Study text →
((
Great Guitars is an album by blues guitarist Joe Louis Walker.  It was released in 1997 on the Polygram label as catalogue number 537141.

Many of the songs on the album are duets with other artists.  The album received mostly favourable reviews upon its release.

Track listing
"Low Down Dirty Blues" (Walker) – 6:57
"First Degree" (Turner, Walker) – 4:22
"Mile-Hi Club" (Walker) – 6:08
"Fix Our Love" (Walker) – 6:05
"Every Girl I See" (Dixon, Murphy) – 6:01
"Cold and Evil Night" (Walker) – 5:23
"Hop on It" (Grand, Walker) – 2:24
"Nighttime" (Walker) – 5:49
"Sugar" (Walker) – 6:21
"In God's Hands" (Walker) – 4:28
"High Blood Pressure" (Walker) – 4:39

Personnel
Musicians
Joe Louis Walker: vocals, guitar, slide guitar, percussion, footstomping, arrangements
Tom Rose:  guitar, backing vocals
Mike Eppley:  organ, piano and backing vocals
Joe Thomas:  bass, backing vocals
Curtis Nutall:  drums
Guest musicians
Bonnie Raitt:  vocals and slide guitar on "Low Down Dirty Blues"
))
[Chart analysis data]
((
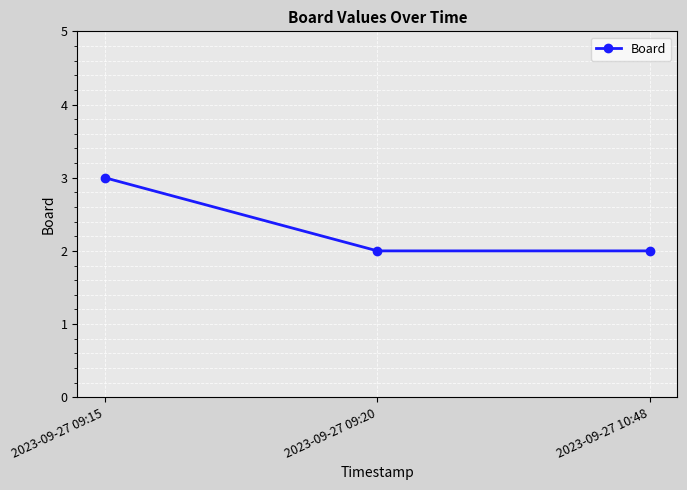

What is the change in value from 2023-09-27 09:15 to 2023-09-27 09:20?

-1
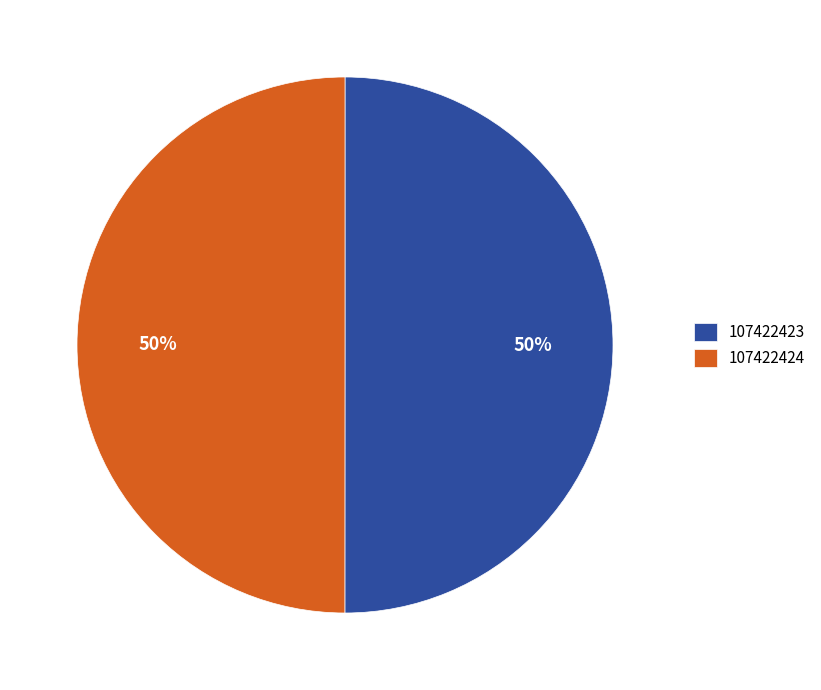

How many segments does this pie chart have?

2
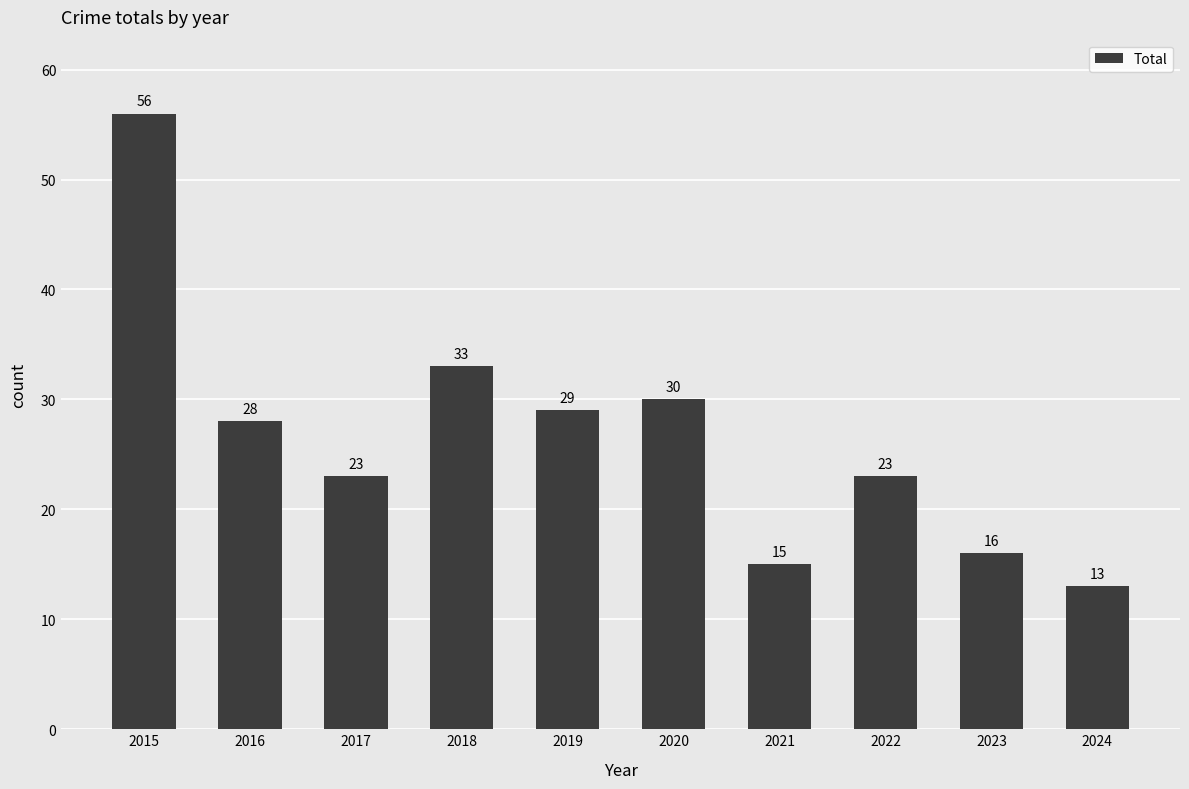

What is the difference between the values at 2020 and 2018?

3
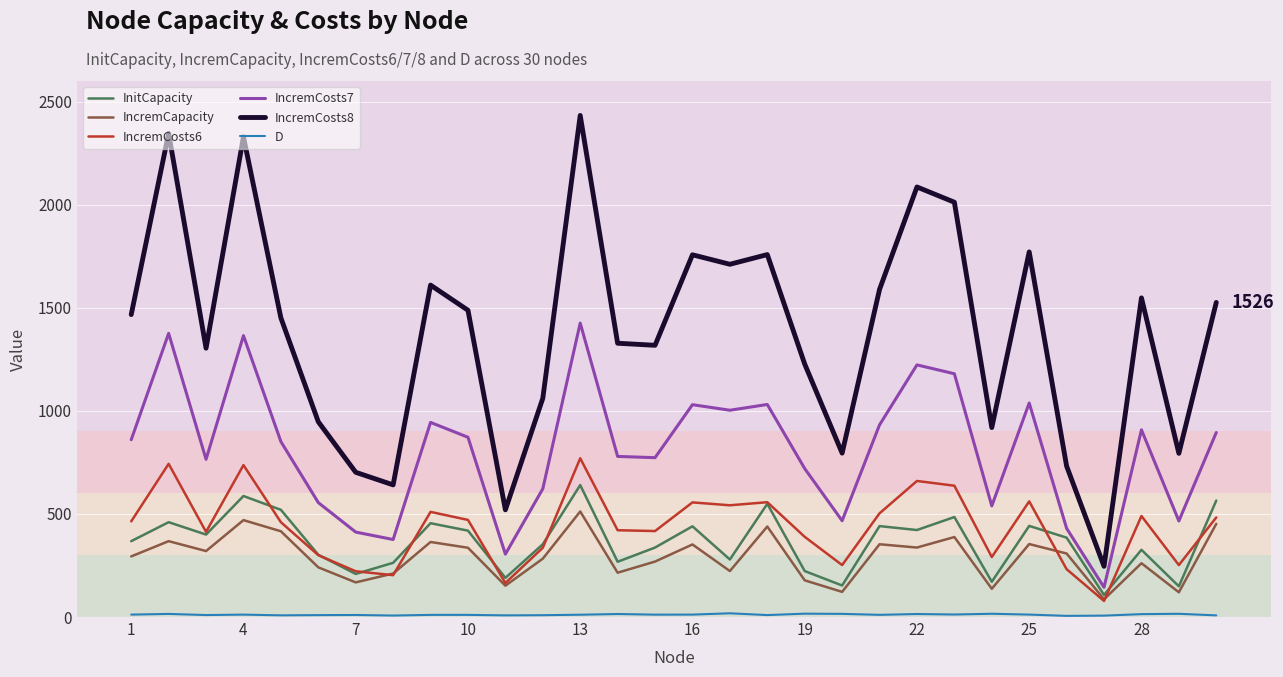

True or false: IncremCapacity and IncremCosts7 cross at least once.

False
))
Exercise instructions →
- A) Quote the Great Guitars text, beginning at the words "Great Guitars is" and stopping after "upon its release.".
- B) Answer these questions from the Great Guitars text:
(i) On which label was the album released, and under what catalogue number?
(ii) Who wrote "Every Girl I See"?
(iii) What does Bonnie Raitt contribute, and on which track?
- C) Using the Great Guitars text, explain in one to three sentences who made the album and how it was released and received.

Exercise solutions →
- A)
Great Guitars is an album by blues guitarist Joe Louis Walker.  It was released in 1997 on the Polygram label as catalogue number 537141.

Many of the songs on the album are duets with other artists.  The album received mostly favourable reviews upon its release.

- B)
(i) It was released on the Polygram label as catalogue number 537141.
(ii) Dixon and Murphy.
(iii) She contributes vocals and slide guitar on "Low Down Dirty Blues."

- C) Great Guitars is an album by blues guitarist Joe Louis Walker, released in 1997 on the Polygram label. Many of its songs are duets with other artists, and it received mostly favorable reviews upon its release.